1. $M$ is projective iff every short exact sequence ending in $M$ splits;
2. $M$ is projective iff it is a direct summand of a free module;
3. Every finitely-generated projective module over a local ring is free.

Lemma. Let $R$ be a commutative ring and let $M$ be a finitely-generated projective module. Then $M_P$ is a finitely-generated projective module for any prime ideal $P\subset R$.

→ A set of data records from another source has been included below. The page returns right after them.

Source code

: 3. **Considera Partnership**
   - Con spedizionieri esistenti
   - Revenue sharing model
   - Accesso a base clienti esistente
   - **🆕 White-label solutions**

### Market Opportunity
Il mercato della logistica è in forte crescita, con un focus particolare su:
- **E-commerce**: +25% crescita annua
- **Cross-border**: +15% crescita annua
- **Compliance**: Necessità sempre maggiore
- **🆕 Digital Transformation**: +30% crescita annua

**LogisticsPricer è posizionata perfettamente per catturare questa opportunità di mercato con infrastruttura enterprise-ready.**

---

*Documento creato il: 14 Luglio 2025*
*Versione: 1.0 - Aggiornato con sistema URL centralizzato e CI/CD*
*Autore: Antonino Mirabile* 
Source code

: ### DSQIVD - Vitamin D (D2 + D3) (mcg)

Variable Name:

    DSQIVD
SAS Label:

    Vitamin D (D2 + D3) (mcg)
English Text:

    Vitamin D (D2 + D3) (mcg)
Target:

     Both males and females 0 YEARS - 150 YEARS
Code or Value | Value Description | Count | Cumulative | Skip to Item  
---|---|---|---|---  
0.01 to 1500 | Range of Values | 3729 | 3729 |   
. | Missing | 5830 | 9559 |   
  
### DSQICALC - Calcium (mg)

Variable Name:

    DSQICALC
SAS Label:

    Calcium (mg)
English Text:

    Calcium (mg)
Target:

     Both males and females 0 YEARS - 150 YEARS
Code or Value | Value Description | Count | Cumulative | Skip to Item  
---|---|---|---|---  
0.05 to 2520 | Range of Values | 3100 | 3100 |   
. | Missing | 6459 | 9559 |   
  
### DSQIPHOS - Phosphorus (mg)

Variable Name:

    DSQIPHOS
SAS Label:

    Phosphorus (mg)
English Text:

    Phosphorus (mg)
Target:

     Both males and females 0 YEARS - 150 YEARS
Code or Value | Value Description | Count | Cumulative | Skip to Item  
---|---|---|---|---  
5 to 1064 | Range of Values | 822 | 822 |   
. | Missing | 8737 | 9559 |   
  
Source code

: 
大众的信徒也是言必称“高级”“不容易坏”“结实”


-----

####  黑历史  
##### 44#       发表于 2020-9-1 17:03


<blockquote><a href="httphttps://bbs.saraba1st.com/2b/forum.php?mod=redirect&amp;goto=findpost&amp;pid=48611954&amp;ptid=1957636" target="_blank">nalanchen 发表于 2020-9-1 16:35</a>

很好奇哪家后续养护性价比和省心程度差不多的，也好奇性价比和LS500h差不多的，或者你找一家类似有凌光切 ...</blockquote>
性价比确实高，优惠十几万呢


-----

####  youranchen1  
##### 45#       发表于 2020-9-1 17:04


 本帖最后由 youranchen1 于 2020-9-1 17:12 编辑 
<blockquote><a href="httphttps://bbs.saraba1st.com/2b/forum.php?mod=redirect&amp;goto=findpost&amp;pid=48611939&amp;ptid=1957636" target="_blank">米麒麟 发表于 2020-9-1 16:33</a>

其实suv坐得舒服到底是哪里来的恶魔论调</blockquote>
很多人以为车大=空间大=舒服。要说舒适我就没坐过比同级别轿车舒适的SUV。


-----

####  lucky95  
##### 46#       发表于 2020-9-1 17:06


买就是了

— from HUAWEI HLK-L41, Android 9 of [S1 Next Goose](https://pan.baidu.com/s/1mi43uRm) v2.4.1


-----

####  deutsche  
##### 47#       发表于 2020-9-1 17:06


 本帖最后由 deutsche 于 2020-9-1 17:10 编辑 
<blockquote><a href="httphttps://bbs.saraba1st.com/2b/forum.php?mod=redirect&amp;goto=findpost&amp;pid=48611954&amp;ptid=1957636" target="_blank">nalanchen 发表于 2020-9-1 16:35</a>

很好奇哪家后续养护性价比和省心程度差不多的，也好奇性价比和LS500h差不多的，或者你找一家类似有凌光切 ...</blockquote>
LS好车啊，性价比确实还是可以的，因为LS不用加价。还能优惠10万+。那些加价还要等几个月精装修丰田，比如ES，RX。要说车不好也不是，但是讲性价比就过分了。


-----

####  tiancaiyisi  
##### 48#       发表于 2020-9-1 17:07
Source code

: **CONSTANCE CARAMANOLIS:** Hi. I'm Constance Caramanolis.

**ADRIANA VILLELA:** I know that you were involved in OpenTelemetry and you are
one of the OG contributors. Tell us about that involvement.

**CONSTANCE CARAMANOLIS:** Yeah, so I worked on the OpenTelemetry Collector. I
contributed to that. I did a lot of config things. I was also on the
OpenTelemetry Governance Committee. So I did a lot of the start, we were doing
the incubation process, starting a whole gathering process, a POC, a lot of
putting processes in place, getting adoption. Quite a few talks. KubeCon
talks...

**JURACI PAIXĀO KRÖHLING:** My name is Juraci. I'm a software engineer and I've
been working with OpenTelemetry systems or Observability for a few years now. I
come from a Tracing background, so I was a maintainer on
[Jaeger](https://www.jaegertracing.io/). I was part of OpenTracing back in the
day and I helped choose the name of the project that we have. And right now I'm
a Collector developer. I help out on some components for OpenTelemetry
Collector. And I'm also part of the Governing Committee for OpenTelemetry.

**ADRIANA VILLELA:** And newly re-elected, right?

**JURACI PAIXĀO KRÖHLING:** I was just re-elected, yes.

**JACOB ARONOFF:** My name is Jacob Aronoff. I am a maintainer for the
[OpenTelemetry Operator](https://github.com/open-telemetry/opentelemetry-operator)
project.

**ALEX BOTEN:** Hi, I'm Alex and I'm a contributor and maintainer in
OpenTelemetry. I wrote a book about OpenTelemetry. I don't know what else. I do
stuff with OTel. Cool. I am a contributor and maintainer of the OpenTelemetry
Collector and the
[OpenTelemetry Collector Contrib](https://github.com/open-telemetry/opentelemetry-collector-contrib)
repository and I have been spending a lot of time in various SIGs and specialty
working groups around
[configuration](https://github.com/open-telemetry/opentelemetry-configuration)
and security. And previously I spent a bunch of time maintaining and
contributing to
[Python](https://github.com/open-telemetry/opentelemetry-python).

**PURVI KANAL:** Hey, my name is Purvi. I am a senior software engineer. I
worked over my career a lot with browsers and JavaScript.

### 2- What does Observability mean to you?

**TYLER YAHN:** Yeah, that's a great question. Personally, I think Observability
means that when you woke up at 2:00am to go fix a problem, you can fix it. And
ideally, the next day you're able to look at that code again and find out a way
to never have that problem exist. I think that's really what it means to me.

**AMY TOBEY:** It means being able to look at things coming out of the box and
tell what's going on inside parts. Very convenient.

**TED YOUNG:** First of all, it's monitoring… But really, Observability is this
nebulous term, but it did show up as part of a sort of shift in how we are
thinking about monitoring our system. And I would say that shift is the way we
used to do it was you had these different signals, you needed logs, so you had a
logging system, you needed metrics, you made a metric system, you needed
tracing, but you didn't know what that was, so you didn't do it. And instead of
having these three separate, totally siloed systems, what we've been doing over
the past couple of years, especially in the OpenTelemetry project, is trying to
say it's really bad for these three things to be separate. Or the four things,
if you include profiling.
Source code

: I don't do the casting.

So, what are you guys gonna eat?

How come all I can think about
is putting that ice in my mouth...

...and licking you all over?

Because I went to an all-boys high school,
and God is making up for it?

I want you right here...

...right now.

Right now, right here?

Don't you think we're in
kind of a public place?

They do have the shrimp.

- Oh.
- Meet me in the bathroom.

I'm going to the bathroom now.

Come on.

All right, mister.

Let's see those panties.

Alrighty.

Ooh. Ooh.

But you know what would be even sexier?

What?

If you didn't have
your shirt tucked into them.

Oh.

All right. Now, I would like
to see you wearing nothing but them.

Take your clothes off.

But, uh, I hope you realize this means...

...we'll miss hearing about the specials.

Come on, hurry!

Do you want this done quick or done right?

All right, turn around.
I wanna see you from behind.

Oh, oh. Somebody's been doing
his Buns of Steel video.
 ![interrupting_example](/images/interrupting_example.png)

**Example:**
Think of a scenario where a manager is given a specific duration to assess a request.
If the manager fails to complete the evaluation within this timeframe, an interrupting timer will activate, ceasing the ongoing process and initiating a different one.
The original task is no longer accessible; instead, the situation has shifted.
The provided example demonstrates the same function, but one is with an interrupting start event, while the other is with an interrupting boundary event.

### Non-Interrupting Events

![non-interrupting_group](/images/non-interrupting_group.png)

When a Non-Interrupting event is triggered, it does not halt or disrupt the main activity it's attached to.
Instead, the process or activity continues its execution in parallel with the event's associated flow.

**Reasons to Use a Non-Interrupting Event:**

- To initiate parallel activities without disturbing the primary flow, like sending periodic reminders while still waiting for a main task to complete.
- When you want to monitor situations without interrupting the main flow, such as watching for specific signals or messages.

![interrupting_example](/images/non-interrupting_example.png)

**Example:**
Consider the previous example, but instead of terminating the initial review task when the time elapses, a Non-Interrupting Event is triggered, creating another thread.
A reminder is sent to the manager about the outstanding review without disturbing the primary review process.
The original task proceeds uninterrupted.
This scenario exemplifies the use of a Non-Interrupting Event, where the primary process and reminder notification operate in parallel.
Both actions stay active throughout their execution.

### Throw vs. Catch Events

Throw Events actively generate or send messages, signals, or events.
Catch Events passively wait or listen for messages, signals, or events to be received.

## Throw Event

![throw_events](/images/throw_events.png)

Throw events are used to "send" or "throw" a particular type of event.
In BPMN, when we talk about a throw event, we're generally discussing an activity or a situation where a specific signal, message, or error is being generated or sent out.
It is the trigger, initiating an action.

Proof. Let $R^n\to M$ be a surjection (which exists by the finitely-generated hypothesis) with kernel $K$, so that $R^n\cong M\oplus K$ by fact 1. As localization is exact, we have $R^n_P\cong M_P\oplus K_P$, which implies $M_P$ is projective by fact 2. $\blacksquare$

Now let's prove the result. For any primes $P\subset Q \subset R$, we have $M_P\cong R_P^{n_P}$ and $M_Q\cong R_Q^{n_Q}$ for some nonnegative integers $n_P,n_Q$ by the lemma, giving $\operatorname{rank}_P M=n_P$ and $\operatorname{rank}_Q M=n_Q$. On the other hand, since localization is transitive, we have $R_P^{n_P} = M_P = (M_Q)_{P_Q} = (R_Q^{n_Q})_{P_Q} = R_P^{n_Q}$, giving $n_Q=n_P$ for any inclusion of primes $P\subset Q$. Now since $R$ has only the trivial idempotents, $\operatorname{Spec} R$ is connected, which means for any primes $P,P'\subset R$ there is a chain of inclusions of prime ideals $P\subset P_0 \supset P_1 \subset \cdots \supset P_n \subset P'$ connecting $P$ and $P'$, which by the above shows that $n_P = n_{P'}$. Such a chain exists by jumping from irreducible component to irreducible component: if there were a partition of irreducible components in to two sets where you cannot jump from one to the other, this would prove $\operatorname{Spec} R$ is disconnected.